There’s a lot of buzz about “what’s next” after Murr v. Wisconsin, and what this case may augur for regulatory takings. There are already quite a few discussions and analysis panels scheduled, including these three in which we’re participating:

In the interim, here’s what you need to pick up and read, to prepare yourself for the uncertain future.

First, read the amicus brief of the United States. This is the source of the problem, and the majority followed this brief’s argument fairly closely. 

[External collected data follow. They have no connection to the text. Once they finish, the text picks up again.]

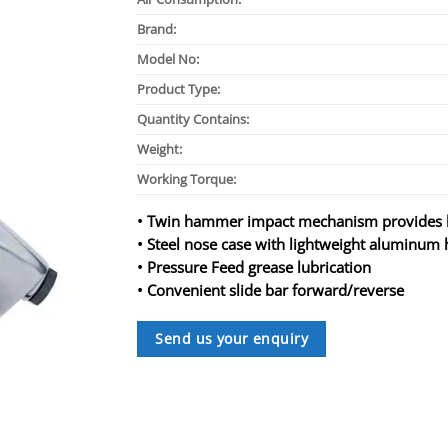
Brand:
Model No:
Product Type:
Quantity Contains:
Weight:
Working Torque:
• Twin hammer impact mechanism provides h
• Steel nose case with lightweight aluminum
• Pressure Feed grease lubrication
• Convenient slide bar forward/reverse
Send us your enquiry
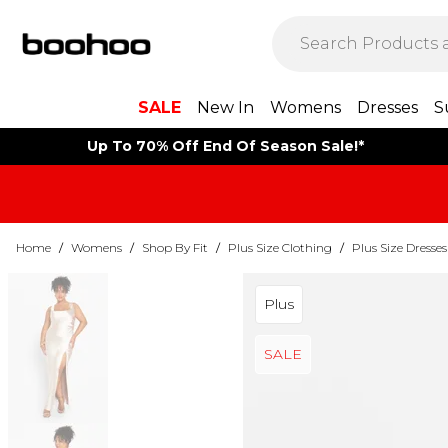
SALE
New In
Womens
Dresses
S
Up To 70% Off End Of Season Sale!*
Home
/
Womens
/
Shop By Fit
/
Plus Size Clothing
/
Plus Size Dresses
Plus
SALE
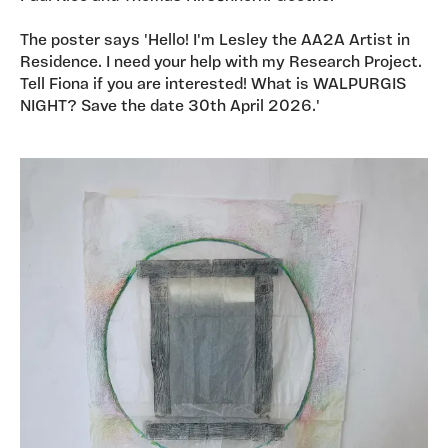
The poster says 'Hello! I'm Lesley the AA2A Artist in
Residence. I need your help with my Research Project.
Tell Fiona if you are interested! What is WALPURGIS
NIGHT? Save the date 30th April 2026.'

Then, read Justice Thomas’ dissenting opinion, in which he called for a wholesale revisiting of the Court’s regulatory takings jurisprudence: 

I join THE CHIEF JUSTICE’s dissent because it correctly applies this Court’s regulatory takings precedents, which no party has asked us to reconsider. The Court, however, has never purported to ground those precedents in the Constitution as it was originally understood. In Pennsylvania Coal Co. v. Mahon, 260 U. S. 393, 415 (1922), the Court announced a “general rule” that “if regulation goes too far it will be recognized as a taking.” But we have since observed that, prior to Mahon, “it was generally thought that the Takings Clause reached only a ‘direct appropriation’ of property, Legal Tender Cases, 12 Wall. 457, 551 (1871), or the functional equivalent of a ‘practical ouster of [the owner’s] possession,’ Transportation Co. v. Chicago, 99 U. S. 635, 642 (1879).” Lucas v. South Carolina Coastal Council, 505 U. S. 1003, 1014 (1992). In my view, it would be desirable for us to take a fresh look at our regulatory takings jurisprudence, to see whether it can be grounded in the original public meaning of the Takings Clause of the Fifth Amendment or the Privileges or Immunities Clause of the Fourteenth Amendment. See generally Rappaport, Originalism and Regulatory Takings: Why the Fifth Amendment May Not Protect Against Regulatory Takings, but the Fourteenth Amendment May, 45 San Diego L. Rev. 729 (2008) (describing the debate among scholars over those questions).

Next, download a copy of Professor Rappaport’s article here. In sum, he suggests that we shouldn’t be talking about the Fifth Amendment when we talk regulatory takings, but about about the Fourteenth Amendment’s Privileges and Immunities clause.

In that vein, you also need to read Justice Thomas’ concurring opinion in a Second Amendment case, McDonald v. City of Chicago, and also this, for the state of play of whether anyone but he sees the P&I Clause as the way to go, or if that’s “too far” for now.